The procedure in an experiment calls for a \(1.00 \mathrm{M}\) solution of KCl. A student prepares the solution by adding \(37.3 \mathrm{~g}\) to \(\mathrm{KCl}\) to \(500 \mathrm{~mL}\) of water. Does the resulting solution have the correct molarity? Explain.

Short answer

Yes, the solution is approximately 1.00 M, which is correct for the experiment.

Step-by-step solution

Calculate the Moles of KCl Needed

To prepare a 1.00 Molar (M) solution, we need to calculate the number of moles of KCl that are required for 500 mL (0.500 L) of solution. The formula for molarity is \( M = \frac{n}{V} \), where \( n \) is the number of moles and \( V \) is the volume in liters. Thus, \( n = M \times V \). For our solution: \( n = 1.00 \, M \times 0.500 \, L = 0.500 \, moles \).

Determine the Molar Mass of KCl

The molar mass of KCl is calculated as the sum of the atomic masses of potassium (K) and chlorine (Cl). The atomic masses are approximately 39.10 g/mol for K and 35.45 g/mol for Cl. Therefore, the molar mass: 39.10 g/mol + 35.45 g/mol = 74.55 g/mol.
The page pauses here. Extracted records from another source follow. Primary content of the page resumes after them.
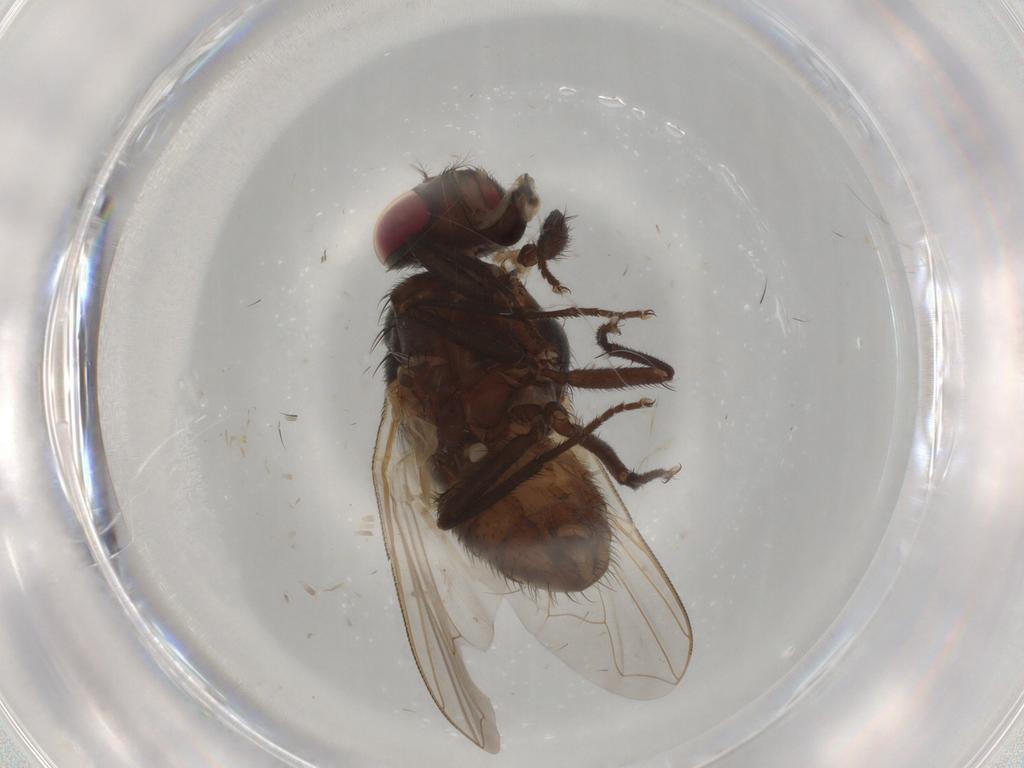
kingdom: Animalia
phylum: Arthropoda
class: Insecta
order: Diptera
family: Muscidae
Calculate the Mass of KCl Required

Using the molar mass, we determine the mass of KCl required for 0.500 moles. \( \text{Mass} = \text{molar mass} \times \text{number of moles} = 74.55 \, g/mol \times 0.500 \, moles = 37.275 \, g \).

Compare the Mass of KCl Used to the Required Mass

The student used 37.3 g of KCl to make the solution. This is very close to the calculated 37.275 g needed. The small difference is negligible in practical terms, meaning the molarity will be approximately 1.00 M.

Key concepts

Solution Preparation

Preparing a solution is a fundamental aspect of chemistry. When the instructions are to prepare a 1.00 M solution of KCl, it involves dissolving a precise amount of KCl in a specified volume of water. This process requires balancing the quantity of solute, KCl here, and the solvent, which is water, to achieve the desired molarity. The volume of the solution is crucial because molarity depends on it. For accuracy, use measuring tools like a balance for weighing and a volumetric flask for solution volumes. Ensuring the solute dissolves completely without leaving any residues is equally important for consistency.

Moles Calculation

Moles calculation is key in finding out how much solute is needed for a given molarity and volume. Molarity is the number of moles of solute per liter of solution and is represented by the formula \( M = \frac{n}{V} \).
To find the number of moles \( n \), rearrange the formula: \( n = M \times V \). If you need a 1.00 M solution and have 0.500 L of volume, you calculate the moles as \( 1.00 \times 0.500 = 0.500 \) moles.
This step is crucial because it ensures the solution will have the correct concentration when prepared properly.

Molar Mass

Understanding molar mass helps in connecting moles to grams, which are a more practical measurement for preparing solutions. The molar mass is the mass of one mole of a substance and is calculated by summing the atomic masses of its elements.
For KCl: Potassium (K) has an atomic mass of approximately 39.10 g/mol, while Chlorine (Cl) has 35.45 g/mol. Therefore, the molar mass of KCl is \( 39.10 + 35.45 = 74.55 \) g/mol.
This value is essential as it converts the needed moles to grams, allowing us to weigh and prepare the solution accurately.

Concentration Analysis

Concentration analysis ensures that the solution has been prepared correctly. It involves verifying that the measured and calculated values align to give the desired solution molarity.
In this scenario, the calculated mass of KCl required for 0.500 moles is \( 74.55 \times 0.500 = 37.275 \) g.
The student used 37.3 g, which nearly matches the calculated needed mass, confirming the target of 1.00 M molarity is achieved within a small variance. This slight difference is typically negligible and acceptable in most practical settings.

• Thorough stirring helps ensure even distribution of solute.
• Always cross-check your calculated values against the actual prepared amounts.

By following these steps, the concentration analysis confirms the success of the solution preparation.